Constitutional Crimes in Plain Sight
This conduct violates not just California law, but federal law as well:
- 18 U.S.C. § 241–242 — Conspiracy and deprivation of rights under color of law.
- 18 U.S.C. § 1001 — False statements and reports to a federal agency.
- 18 U.S.C. § 1346 — Honest services fraud.
- 18 U.S.C. § 1956 — Money laundering of unlawfully obtained federal funds.
Each administrative decision that extends unlawful custody or manipulates jurisdictional data constitutes a continuing federal offense, masked as routine governance.
The Human Toll of Bureaucratic Greed
Behind the statutes and spreadsheets are lives — fathers, mothers, and children separated by a system that values profit over principle. Every unlawful day spent behind bars is not only a constitutional violation but an act of state-sponsored theft from the families, communities, and taxpayers of California.
This fraud drains more than money — it drains faith in justice, it drains opportunity from communities of color, and it drains hope from every person who believes the system can correct itself.

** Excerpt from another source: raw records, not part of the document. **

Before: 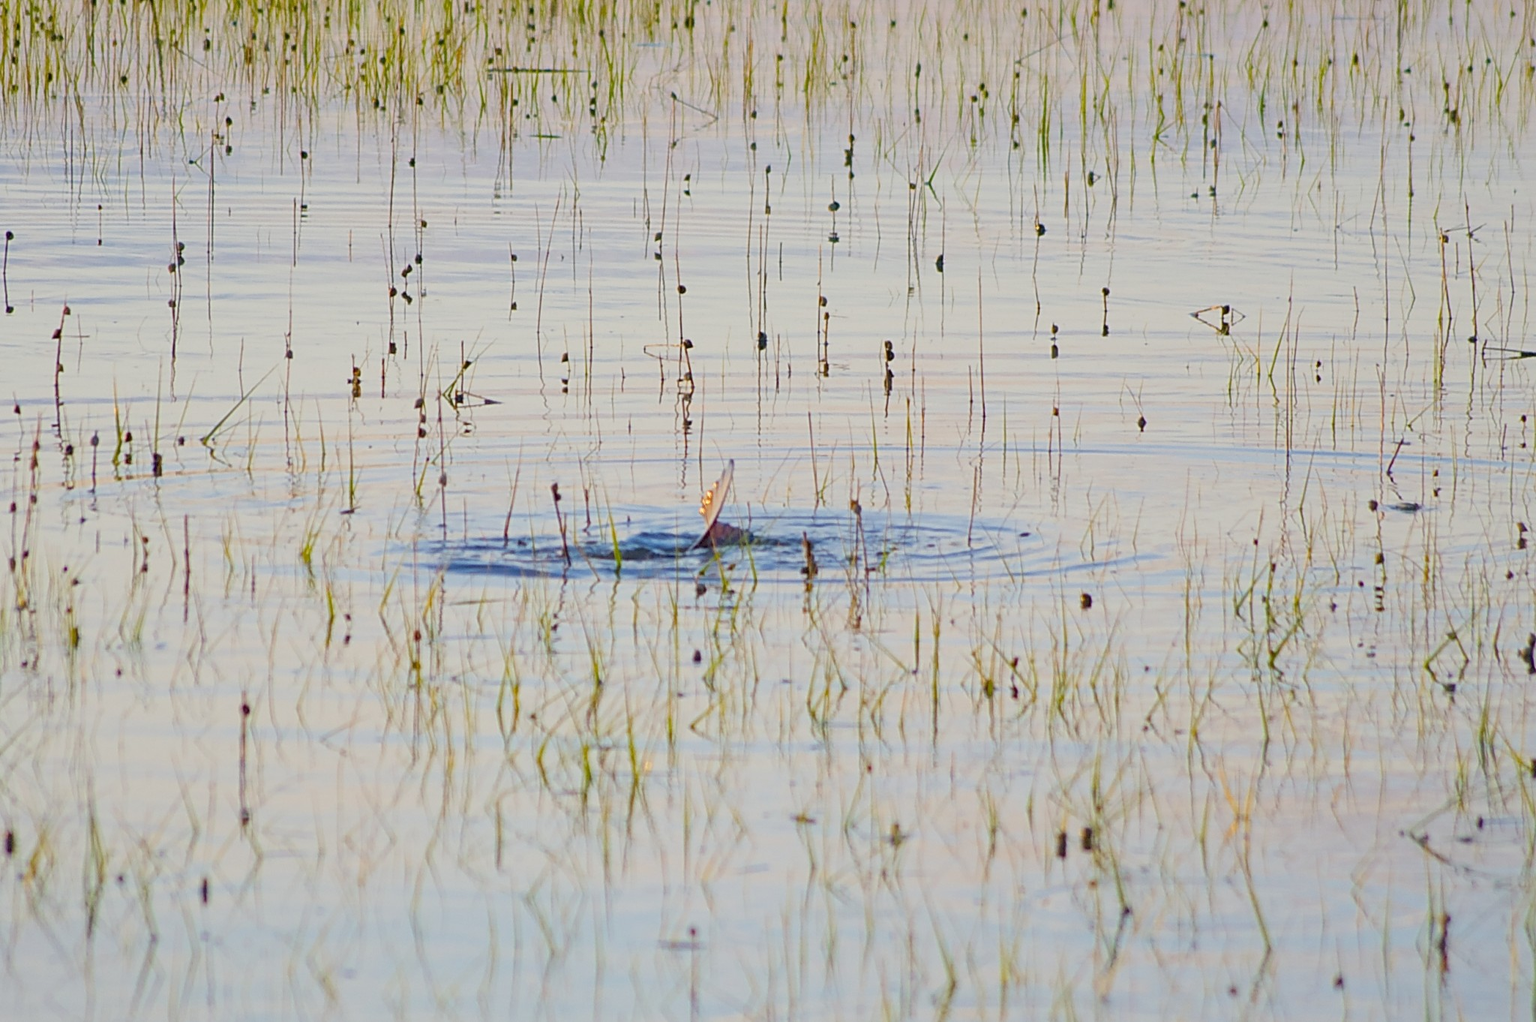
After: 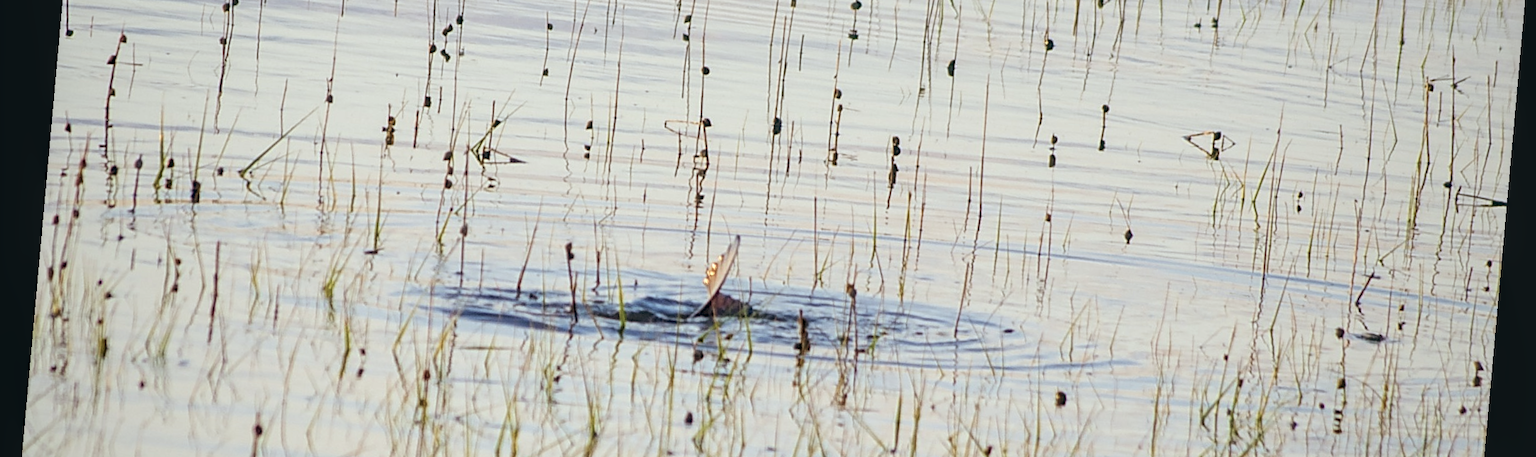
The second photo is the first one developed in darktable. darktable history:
tone equalizer: -8 EV -0.417 EV, -7 EV -0.389 EV, -6 EV -0.333 EV, -5 EV -0.222 EV, -3 EV 0.222 EV, -2 EV 0.333 EV, -1 EV 0.389 EV, +0 EV 0.417 EV, edges refinement/feathering 500, mask exposure compensation -1.57 EV, preserve details no
rotate and perspective: rotation 5.12°, automatic cropping off
local contrast: on, module defaults
crop and rotate: top 23.84%, bottom 34.294%
color balance: lift [1, 0.994, 1.002, 1.006], gamma [0.957, 1.081, 1.016, 0.919], gain [0.97, 0.972, 1.01, 1.028], input saturation 91.06%, output saturation 79.8%
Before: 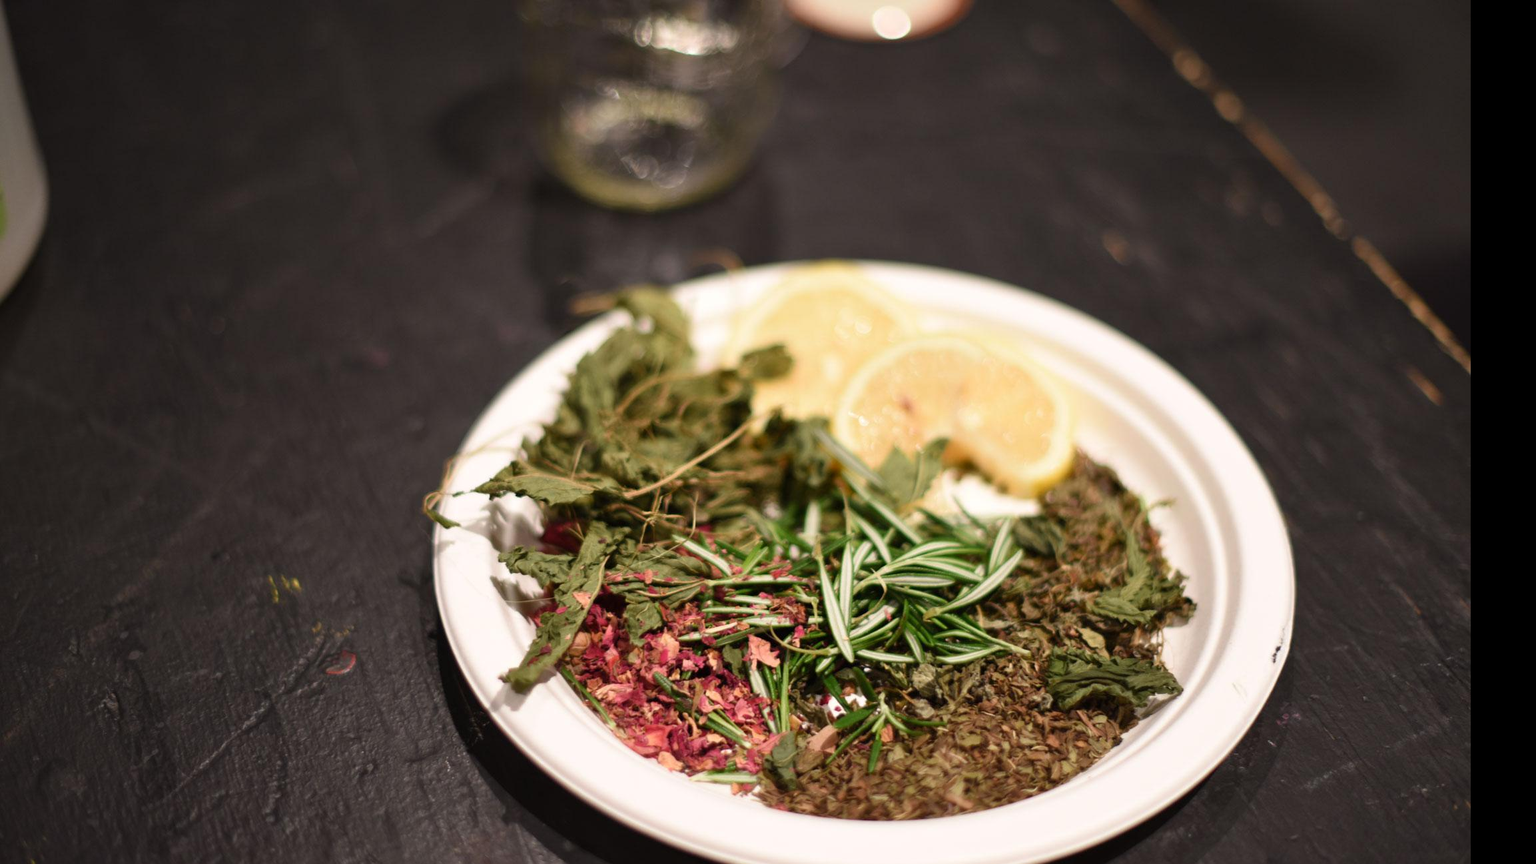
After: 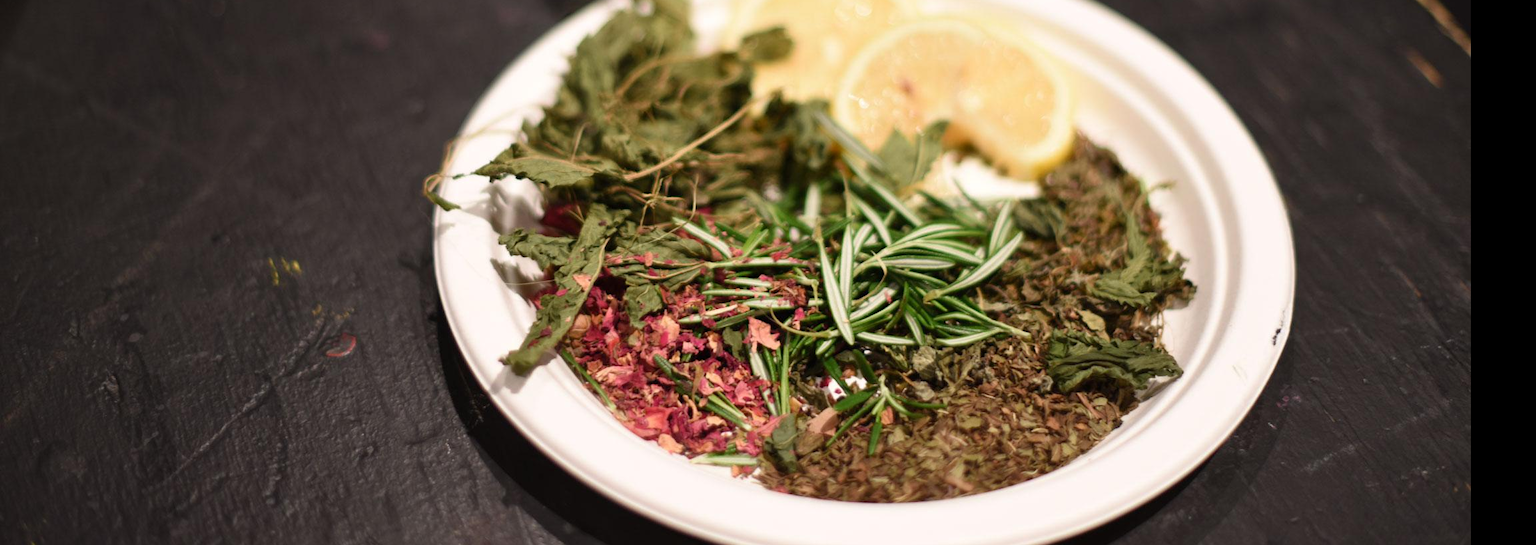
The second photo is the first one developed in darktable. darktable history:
crop and rotate: top 36.829%
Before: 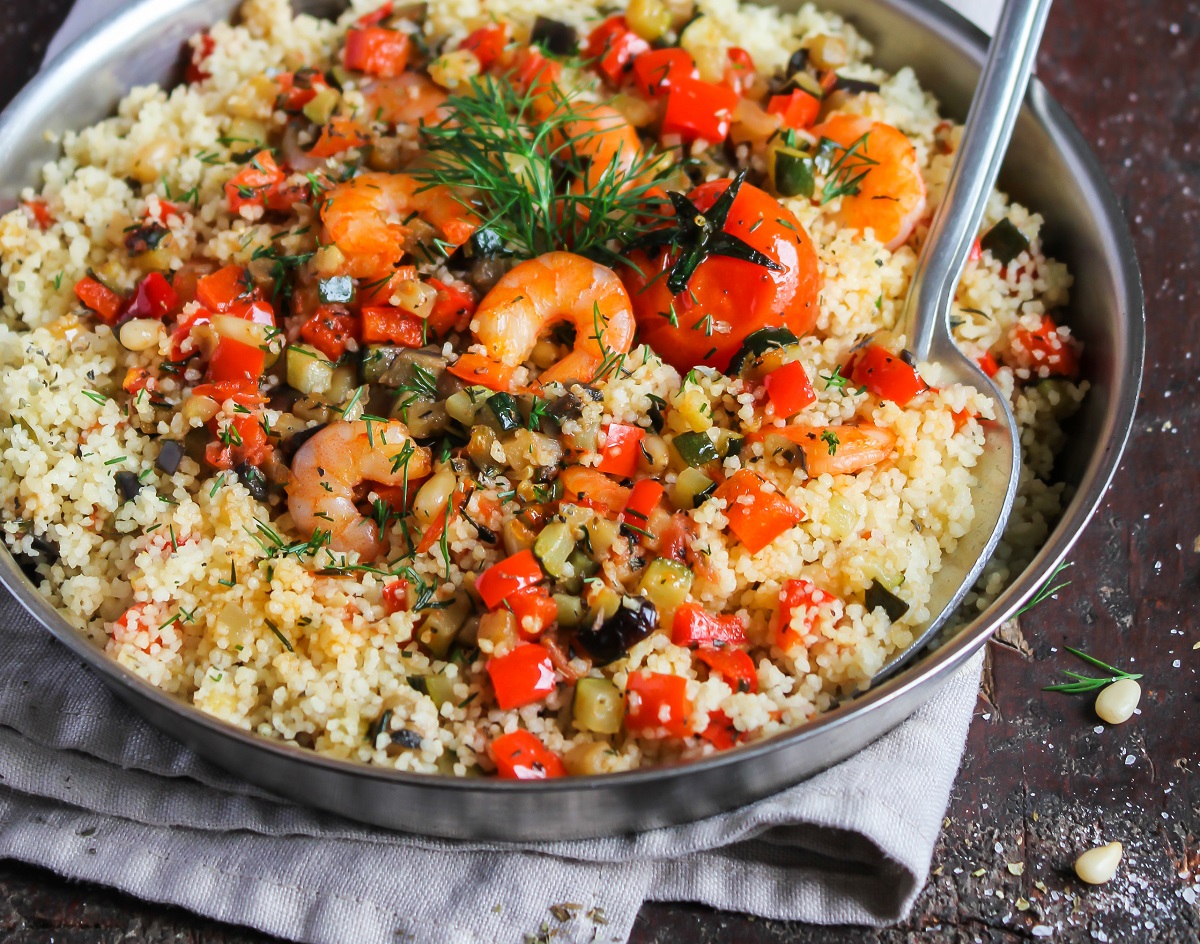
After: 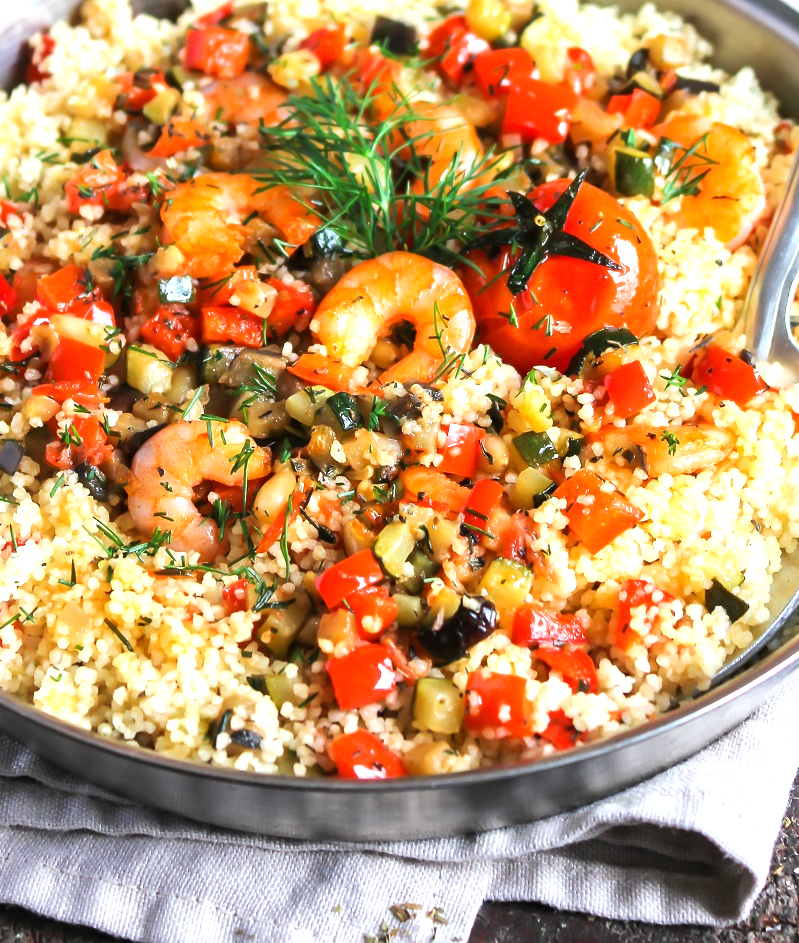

Restoring Law and Accountability
The solution begins with exposure.
Independent auditors, federal investigators, and civil rights attorneys must demand forensic audits of CDCR and BPH’s budget reports, inmate population data, and federal grant filings. Oversight agencies must investigate every case where confinement extends beyond the determinate term or where parole statutes are applied without lawful release.
It’s time for the people of California to see this for what it is — a racketeering enterprise cloaked in bureaucracy.
Justice will not come from within the system; it must come from the people standing outside of it — informed, united, and unafraid.
Closing Statement
The California Constitution begins with the words: “All political power is inherent in the people.”
That power has been stolen, repackaged, and sold back to us as safety and reform.
It’s time to repossess it — and expose the lie that built an empire on the suffering of the innocent.